Verification of isoform-specific targets by conventional ChIP. qPCR analysis of a select number of genes representing the five E2F3 isoform-specific gene categories. Enrichment >0.05 is significant. Error bars depict the standard error of the mean (SEM) derived from three independent experiments.

Figure 4.

Correlation between E2F3 isoform binding and gene expression during differentiation and changes in E2F3 target gene expression when depleting E2F3. (A–E) Proportion of genes with the indicated fold change in gene expression in myotubes versus growing myoblasts (Log₂ FC MT/GM) for each group of E2F3 targets compared with genes that are bound (red trace) or not bound (blue trace). P-values were derived from the hypergeometric distribution test. (F) RT–qPCR analysis of mRNA levels of a select number of E2F3 target genes following E2F3 depletion. Error bars and P-values as in Figure 1D.

Figure 5.

E2f3b is uniquely required to promote myogenic differentiation and restores normal expression of target genes. (A) Differentiation was scored by staining for MHC and nuclei were visualized with DAPI as described in Figure 1. Combinations of virus transductions are indicated on the top. (B) RT–qPCR analysis of the genes in Figure 4 after forced expression of either E2f3a or E2f3b in E2F3-depleted cells. Error bars and P-values as in Figure 1D.

Figure 6.

ChIP analysis of promoter binding by E2f3 isoforms in the rescue experiment in Figure 5. Chromatin was prepared from each combination of transduced C2C12 cells as described and ChIP was performed using the polyclonal E2f3 antibody that recognizes both isoforms in order to ensure equal enrichment for E2f3a and E2f3b.
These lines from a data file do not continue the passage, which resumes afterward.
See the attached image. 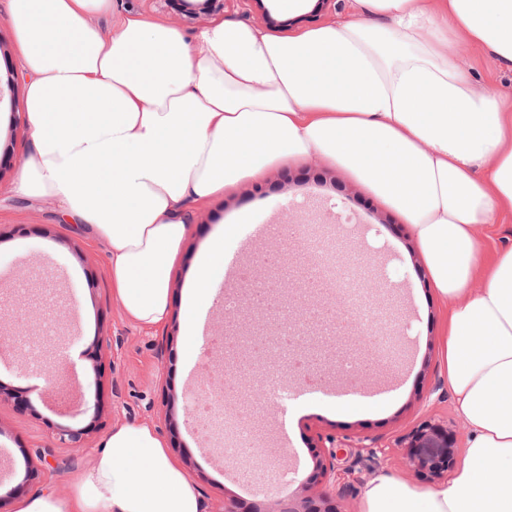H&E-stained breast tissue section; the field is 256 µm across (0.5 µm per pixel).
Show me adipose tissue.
Here are the masks:
<instances>
[{"mask_svg":"<svg viewBox=\"0 0 512 512\" xmlns=\"http://www.w3.org/2000/svg\"><path fill=\"white\" fill-rule=\"evenodd\" d=\"M112 0H10L28 74L33 149L17 194L54 199L108 258L126 320L165 324L189 206L317 158L408 224L442 305V369L468 437L447 482L377 473L357 512H512V247L482 261L480 233L512 215V96L473 87L448 59L472 43L512 68V0H353L349 16L284 38L235 22L187 43ZM225 225L185 295L196 360L224 278ZM68 491L13 512H203L151 423L115 424Z\"/></svg>","mask_w":512,"mask_h":512,"instance_id":"obj_1","label":"adipose tissue"}]
</instances>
Enriched DNA was analyzed by qPCR, and error bars depict the standard error of the mean (SEM) derived from three independent experiments.

Figure 7.

Model describing the role of E2F and pocket protein family members in myogenic differentiation. (A) Relative changes in the amount of E2f3a and E2f3b target genes during differentiation. (B) Model differential E2F3 isoform binding during myogenesis depicting the proposed existence of an E2f3b-specific targeting partner (X, purple hexagon).